> [Text segment]:

2.1 CC CONFORMANCE CLAIM
This ST claims conformance to:
• Common Criteria for Information Technology Security Evaluation, Part 1:
Introduction and General Model, Version 2022, Conformant
• Common Criteria for Information Technology Security Evaluation, Part 2: Security
Functional Components, Version 2022, Conformant
• Common Criteria for Information Technology Security Evaluation, Part 3: Security
Assurance Components, Version 2022, Conformant
The Common Methodology for Information Technology Security Evaluation, Version 2022
must be considered.
2.2 PP CLAIM
This ST does not claim conformance to any protection profile.
2.3 PACKAGE CLAIM
Evaluation Assurance Level is EAL2.
3 SECURITY PROBLEM DEFINITION
3.1 ASSUMPTIONS
The assumptions are described below.
A.PROTECT It is assumed that all hardware within the environment, including network
and peripheral devices, has been approved for the transmitting of secure
data. Each of these appliance configurations is securely managed by
administrators to provide protection of secure data in terms of its
confidentiality and integrity.

> [Exercise requirements]:
**1)** Answer these questions using the security target excerpt above.
(a) What Evaluation Assurance Level is stated?
(b) Does the security target claim conformance to any protection profile?
(c) Under A.PROTECT, who securely manages each appliance configuration?
**2)** Output verbatim the passage of the security target excerpt from "2.2 PP CLAIM" to "are described below.".

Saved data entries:
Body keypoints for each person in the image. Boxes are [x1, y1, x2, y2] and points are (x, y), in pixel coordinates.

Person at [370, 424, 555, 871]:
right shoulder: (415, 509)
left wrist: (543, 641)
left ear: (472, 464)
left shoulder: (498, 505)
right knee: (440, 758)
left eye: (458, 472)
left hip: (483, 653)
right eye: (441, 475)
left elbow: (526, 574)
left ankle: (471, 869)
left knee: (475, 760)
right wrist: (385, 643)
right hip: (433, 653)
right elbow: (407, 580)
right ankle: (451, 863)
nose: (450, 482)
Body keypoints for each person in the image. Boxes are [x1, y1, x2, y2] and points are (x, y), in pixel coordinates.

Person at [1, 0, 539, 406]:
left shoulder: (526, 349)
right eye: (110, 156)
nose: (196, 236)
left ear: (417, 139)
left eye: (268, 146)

> [Responses per task]:
**1)**
(a) EAL2.
(b) No. It does not claim conformance to any protection profile.
(c) Administrators.

**2)**
2.2 PP CLAIM
This ST does not claim conformance to any protection profile.
2.3 PACKAGE CLAIM
Evaluation Assurance Level is EAL2.
3 SECURITY PROBLEM DEFINITION
3.1 ASSUMPTIONS
The assumptions are described below.